Member of the Virginia House of Delegates
- In office January 14, 1970 – January 12, 1994 Serving with George Stuart (1970–1972) Orby L. Cantrell (1972–1982)
- Preceded by: Joseph P. Johnson
- Succeeded by: Terry Kilgore
- Constituency: 62nd district (1970–1972); 1st district (1972–1994);

Personal details
- Born: Ford Carter Quillen September 21, 1938 Gate City, Virginia, U.S.
- Died: January 16, 2026 (aged 87) Kingsport, Tennessee, U.S.
- Party: Democratic
- Spouse: Barbara Gail Burdette
- Education: University of Tennessee (BS, LLB)

Military service
- Branch/service: United States Army

= Ford C. Quillen =

American attorney and politician from Virginia (1938–2026)

Ford Carter Quillen (September 21, 1938 – January 18, 2026) was an American attorney and Democratic Party politician.

A native of Gate City in Scott County, Virginia, Quillen was first elected to the Virginia House of Delegates in 1969, where he continued to serve until his decision to retire and not seek reelection in 1993.

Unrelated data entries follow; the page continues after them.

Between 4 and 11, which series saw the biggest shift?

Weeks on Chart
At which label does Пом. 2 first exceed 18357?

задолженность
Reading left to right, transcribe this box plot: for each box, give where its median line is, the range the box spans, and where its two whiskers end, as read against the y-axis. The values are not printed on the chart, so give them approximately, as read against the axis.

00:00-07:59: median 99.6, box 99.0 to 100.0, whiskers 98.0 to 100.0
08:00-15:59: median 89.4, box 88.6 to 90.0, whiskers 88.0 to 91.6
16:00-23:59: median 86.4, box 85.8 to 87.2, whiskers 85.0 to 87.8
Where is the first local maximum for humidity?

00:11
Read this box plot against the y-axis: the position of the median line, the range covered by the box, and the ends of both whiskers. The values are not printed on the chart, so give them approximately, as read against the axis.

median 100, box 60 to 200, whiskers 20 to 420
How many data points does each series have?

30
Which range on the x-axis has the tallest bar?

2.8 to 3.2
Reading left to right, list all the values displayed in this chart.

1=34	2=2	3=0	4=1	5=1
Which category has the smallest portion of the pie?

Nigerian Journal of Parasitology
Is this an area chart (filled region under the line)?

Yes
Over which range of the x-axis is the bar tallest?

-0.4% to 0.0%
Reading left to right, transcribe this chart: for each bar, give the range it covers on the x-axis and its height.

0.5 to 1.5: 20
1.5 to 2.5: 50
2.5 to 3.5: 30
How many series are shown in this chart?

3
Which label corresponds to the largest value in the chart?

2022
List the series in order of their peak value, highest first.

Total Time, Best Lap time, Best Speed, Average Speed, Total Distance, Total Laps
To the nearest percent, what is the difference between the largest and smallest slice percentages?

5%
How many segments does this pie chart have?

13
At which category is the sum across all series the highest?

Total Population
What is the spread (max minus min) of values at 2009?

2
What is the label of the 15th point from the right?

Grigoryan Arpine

When Speaker A. L. Philpott stepped down due to poor health in 1991, Quillen, as Chair of the House Privileges and Elections Committee, became his temporary replacement until Tom Moss's election in November.

Quillen was the grandfather of three-time NBA Slam Dunk Contest champion Mac McClung. He died in Kingsport, Tennessee, on January 18, 2026, at the age of 87.